(CNN) — They’ve been called “blood phones.”
It’s a reference to the fact that some metals used to make smartphones and other electronic gadgets are sourced from war-torn areas of the Democratic Republic of the Congo.
Experts say these “conflict minerals” help fuel one of the world’s deadliest conflicts. An estimated 5.4 million people have died there from war-related causes, including disease and malnutrition, since 1998, according to the International Rescue Committee.
But according to a report released Thursday by the Enough Project, an advocacy group, metals from the Congo are getting less bloody.
That’s thanks in part to the fact that tech companies like Intel, HP, Dell, Microsoft and Apple have made efforts to trace the source of metals used in their devices. An auditing system for smelters, the industrial facilities that process raw metals, also has been put in place. A certification system is in the works that would allow companies to certify some metals from Congo as “conflict free.”

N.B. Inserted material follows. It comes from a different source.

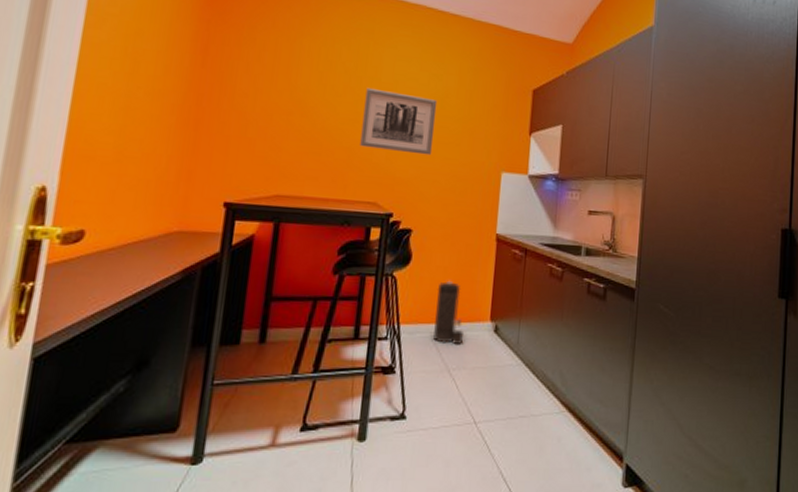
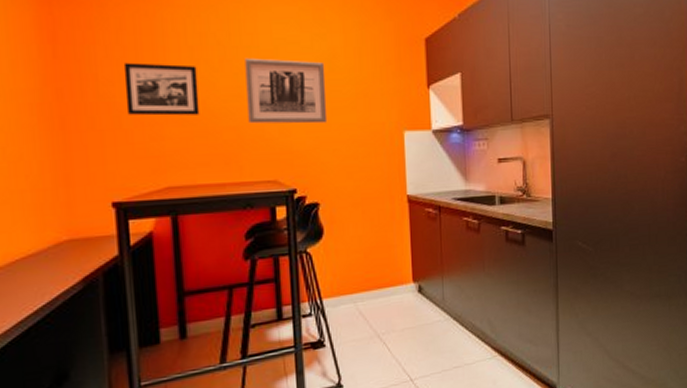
picture frame: none [254,79,323,133] -> present [123,62,200,116]
canister: present [433,281,465,346] -> none [354,250,389,311]

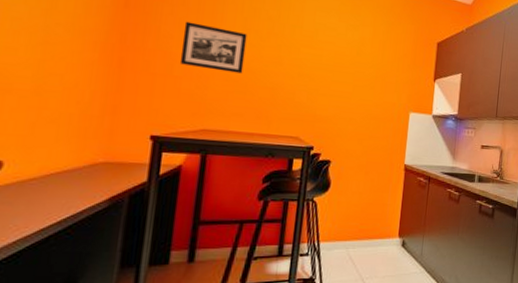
wall art: present [245,57,328,124] -> none [283,34,354,97]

Other tech companies, however, like Nintendo, Canon, Nikon, Sharp and HTC, received low rankings from the group. Nintendo was the only company out of 24 ranked by the Enough Project that received a score of zero, for taking no steps to ensure that its electronics do not support armed groups in central Africa.
“Nintendo is, I believe, the only company that has basically refused to acknowledge the issue or demonstrate they are making any sort of effort on it,” said Sasha Lezhnev, senior policy analyst at the Enough Project. “And this is despite a good two years of trying to get in contact with them.”